WHAT THE TASK REQUIRES
Copy out each of the rows below word for word, leaving out the pictures.

[Rows listed in a dataset]
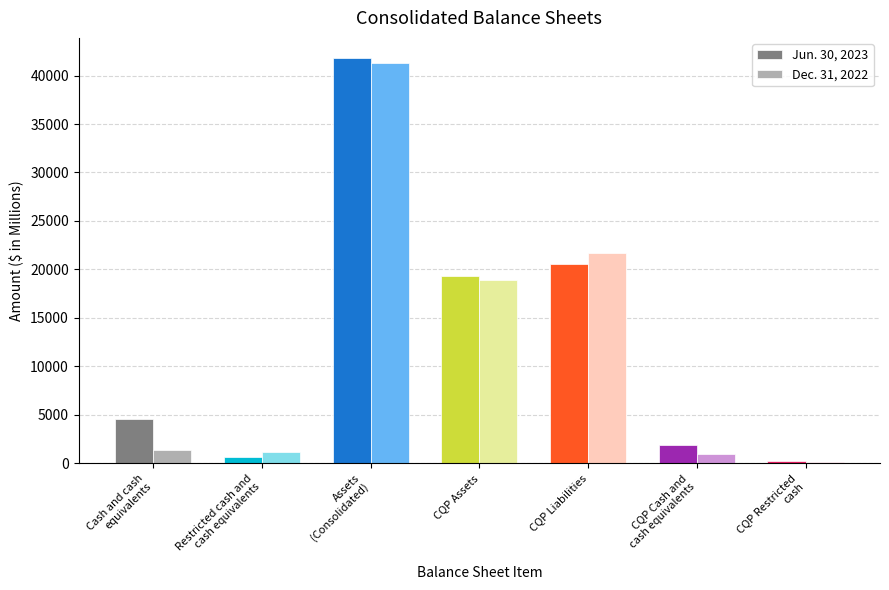

Which series has the widest spread of values?

Jun. 30, 2023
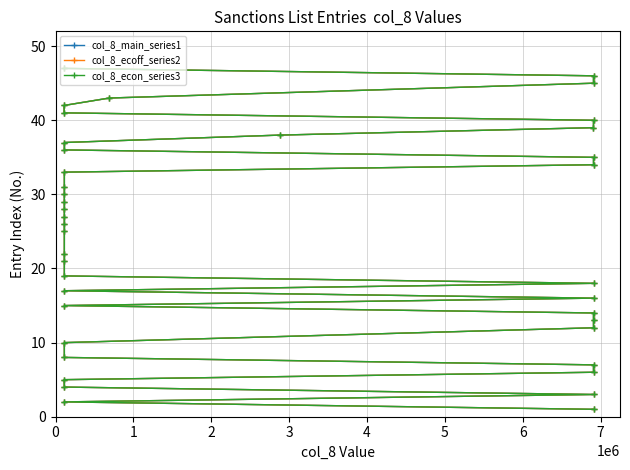

What is the value of the col_8_main_series1 point at the 28th from the left?

34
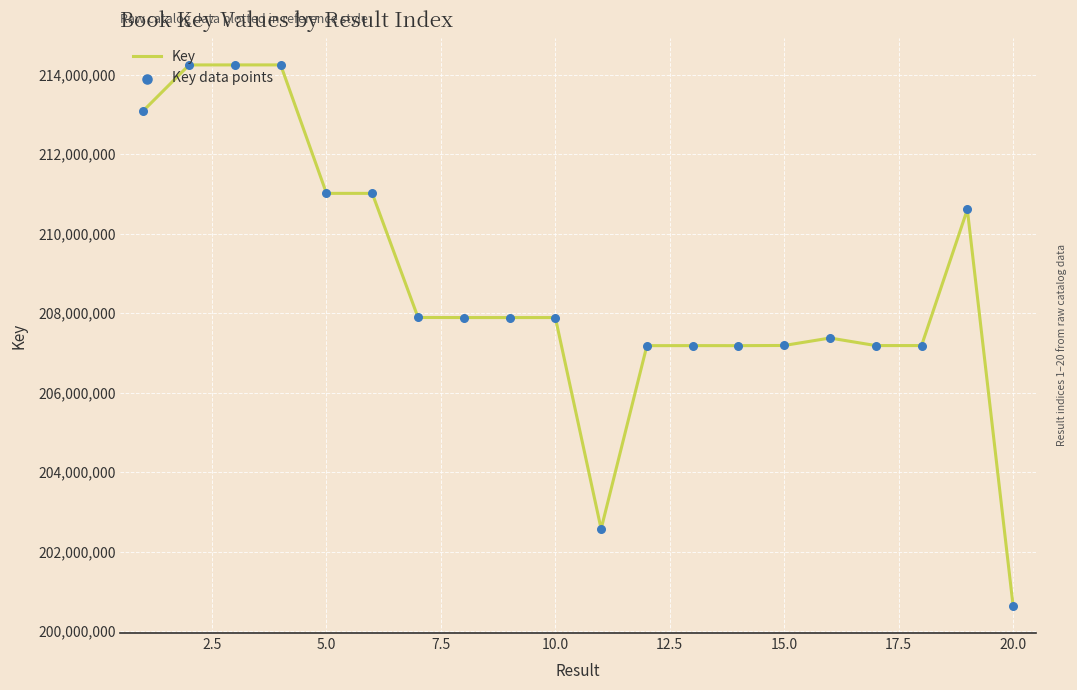

What is the difference between the maximum and minimum values?

13614450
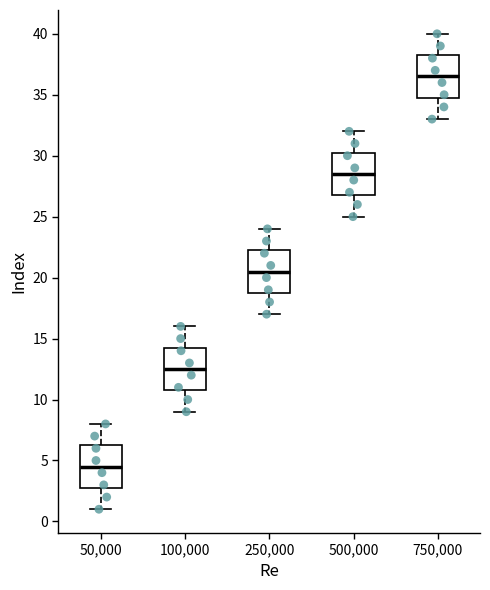

Which box has the lowest median line?

50,000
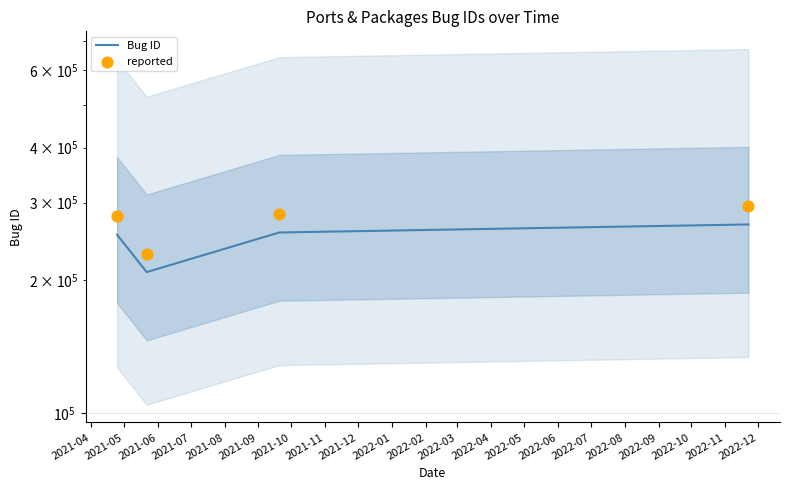

Which series reaches the maximum Y coordinate?

reported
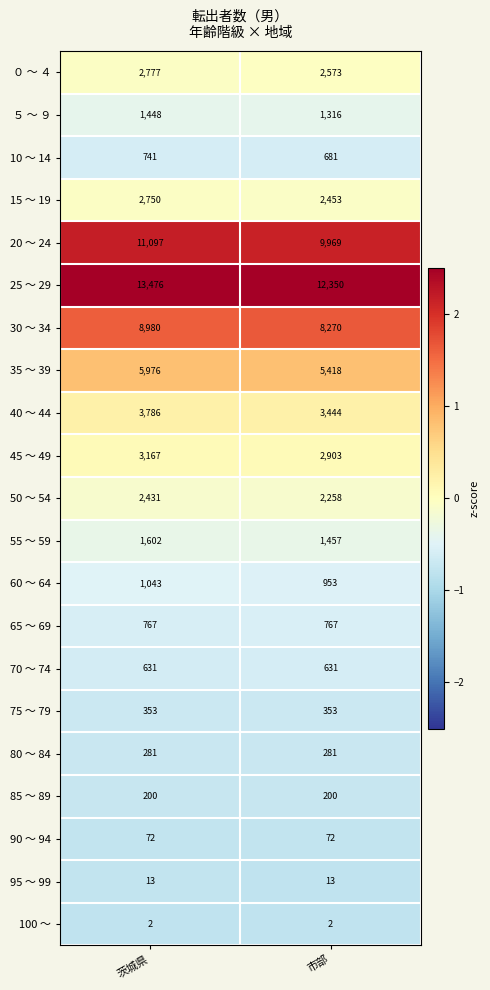

What is the minimum value for 10 ～ 14?

681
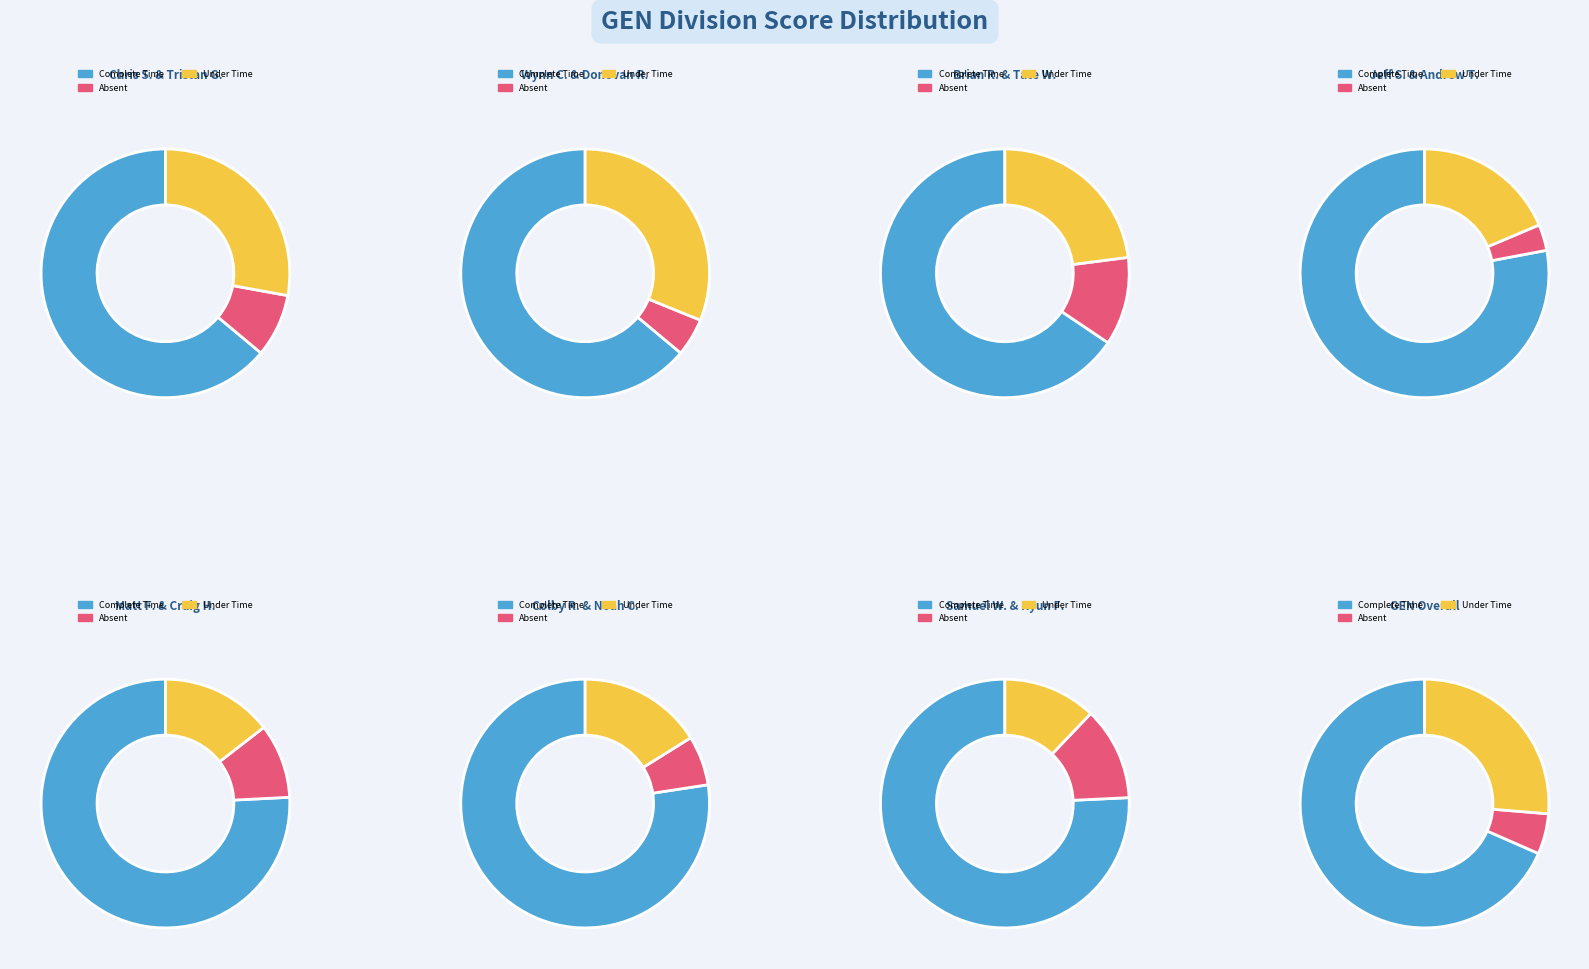

Rank the categories by value from lowest to highest.

Chris Senador & Tristan Goetz, Wynn Coggin & Donovan Roberts, Brian Rockwell & Tate Wiggins, Jeff Samsel & Andrew Thorne, Matt Fairfield & Craig Hagel, Colby Rockwell & Noah Cooper, Samuel Woodall & Ryun Forsman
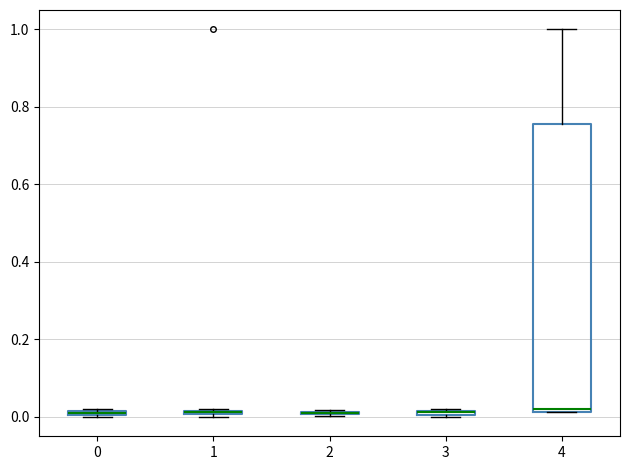

Where does the upper whisker of the box at x = 4 end on the y-axis? The values are not printed on the chart, so give them approximately, as read against the axis.

1.00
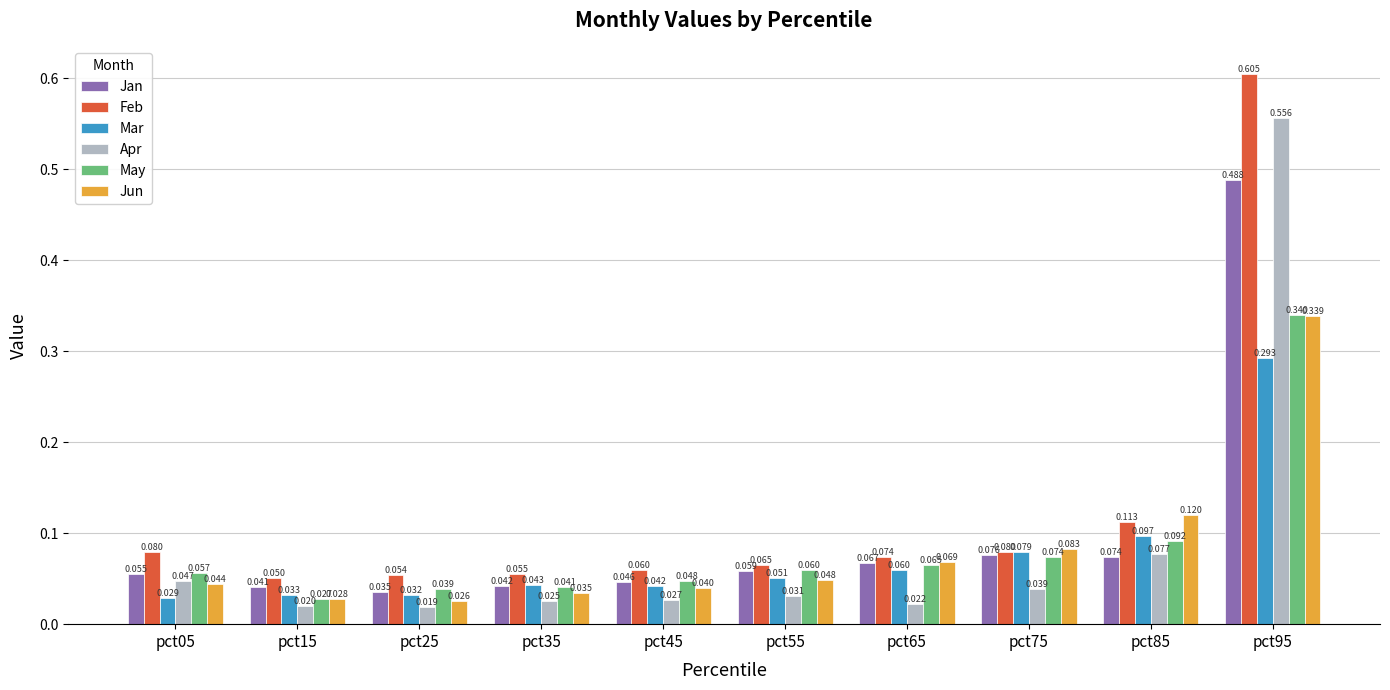

Which series changed the most between pct25 and pct35?

Mar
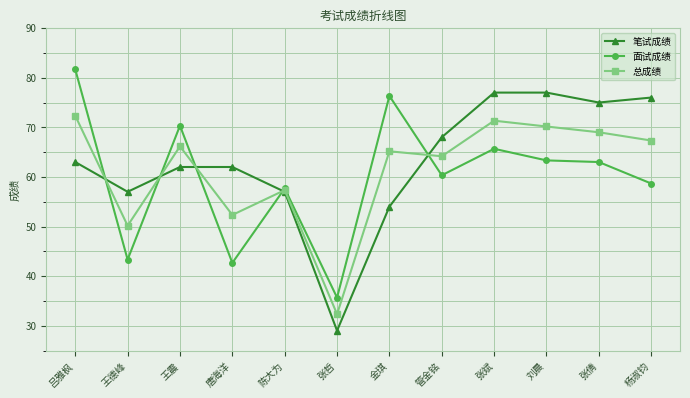

At which category does 总成绩 reach its first local valley?

王德峰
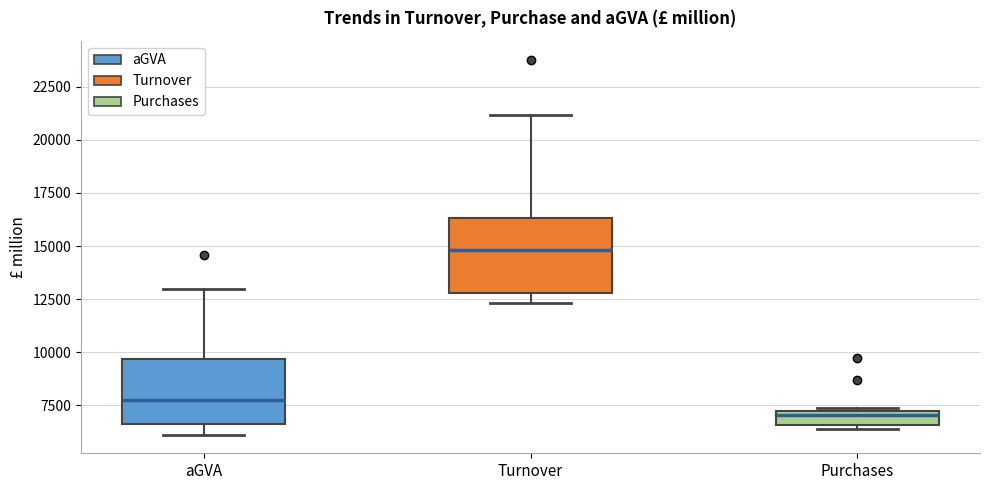

Where does the upper whisker of the box for aGVA end on the y-axis? The values are not printed on the chart, so give them approximately, as read against the axis.

13000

TASK OUTPUT
Which series has the widest spread of values?

Jun. 30, 2023

What is the value of the col_8_main_series1 point at the 28th from the left?

34

What is the difference between the maximum and minimum values?

13614450

Which box has the lowest median line?

50,000

Which series reaches the maximum Y coordinate?

reported

What is the minimum value for 10 ～ 14?

681

Rank the categories by value from lowest to highest.

Chris Senador & Tristan Goetz, Wynn Coggin & Donovan Roberts, Brian Rockwell & Tate Wiggins, Jeff Samsel & Andrew Thorne, Matt Fairfield & Craig Hagel, Colby Rockwell & Noah Cooper, Samuel Woodall & Ryun Forsman

Where does the upper whisker of the box at x = 4 end on the y-axis? The values are not printed on the chart, so give them approximately, as read against the axis.

1.00

Which series changed the most between pct25 and pct35?

Mar

At which category does 总成绩 reach its first local valley?

王德峰

Where does the upper whisker of the box for aGVA end on the y-axis? The values are not printed on the chart, so give them approximately, as read against the axis.

13000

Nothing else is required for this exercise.